──────── RECORD EXCERPTS

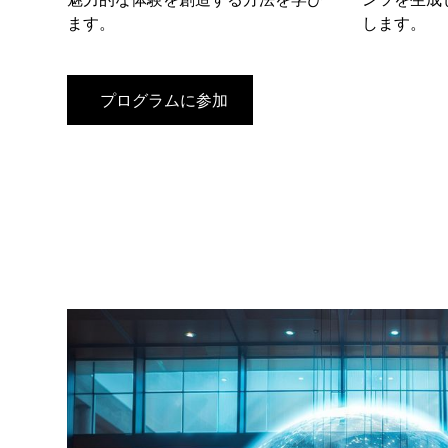
ます。
します。
プログラムに参加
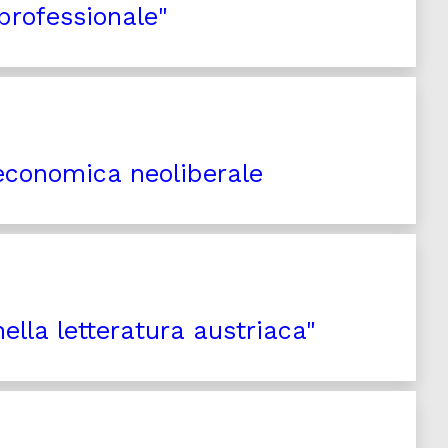
professionale"
 economica neoliberale
lla letteratura austriaca"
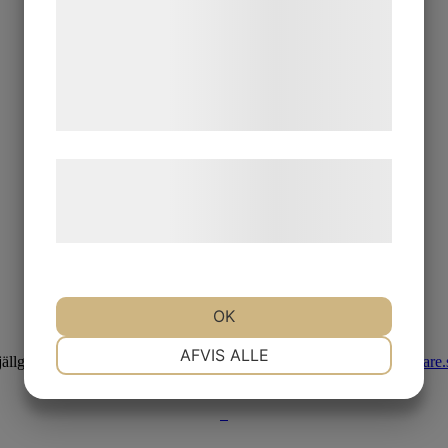
analysepartnere, som kan kombinere dem
med data, du tidligere har givet dem eller
de har indsamlet gennem din brug af deres
tjenester. Ved at klikke på 'OK' giver du
samtykke til disse formål.
Læs mere om vores brug af cookies og
behandling af persondata på vores
hjemmeside.
OK
NØDVENDIGE
PRÆFERENCER
AFVIS ALLE
jällgatan 28, 413 17 Göteborg | +46 31 775 90 80 |
kontakt@hmaklare.
MARKETING
STATISTIK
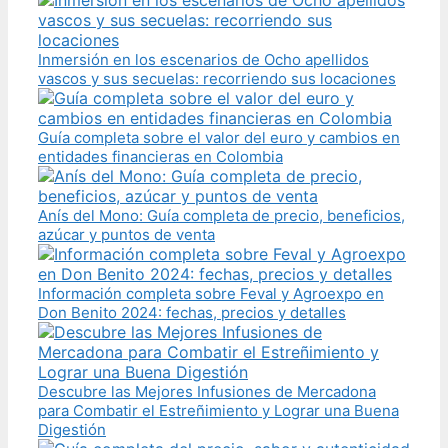
Inmersión en los escenarios de Ocho apellidos
vascos y sus secuelas: recorriendo sus locaciones
Guía completa sobre el valor del euro y cambios en
entidades financieras en Colombia
Anís del Mono: Guía completa de precio, beneficios,
azúcar y puntos de venta
Información completa sobre Feval y Agroexpo en
Don Benito 2024: fechas, precios y detalles
Descubre las Mejores Infusiones de Mercadona
para Combatir el Estreñimiento y Lograr una Buena
Digestión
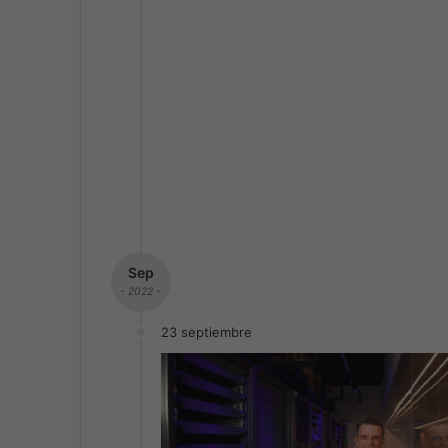
Sep
- 2022 -
23 septiembre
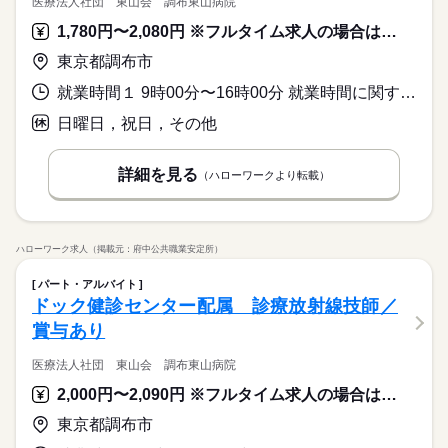
医療法人社団 東山会 調布東山病院
1,780円〜2,080円 ※フルタイム求人の場合は月額（換算額）、パート求人の場合は時間額を表示しています。
東京都調布市
就業時間１ 9時00分〜16時00分 就業時間に関する特記事項 時短や、曜日のご相談可能です。
日曜日，祝日，その他
詳細を見る
（ハローワークより転載）
ハローワーク求人（掲載元：府中公共職業安定所）
パート・アルバイト
ドック健診センター配属 診療放射線技師／
賞与あり
医療法人社団 東山会 調布東山病院
2,000円〜2,090円 ※フルタイム求人の場合は月額（換算額）、パート求人の場合は時間額を表示しています。
東京都調布市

────────────────

[REQUIREMENT] Find every line of the data that includes the string "パート求人の場合は時間額を表示しています". Copy each of those lines.

[SOLVED PROBLEM]
1,780円〜2,080円 ※フルタイム求人の場合は月額（換算額）、パート求人の場合は時間額を表示しています。
2,000円〜2,090円 ※フルタイム求人の場合は月額（換算額）、パート求人の場合は時間額を表示しています。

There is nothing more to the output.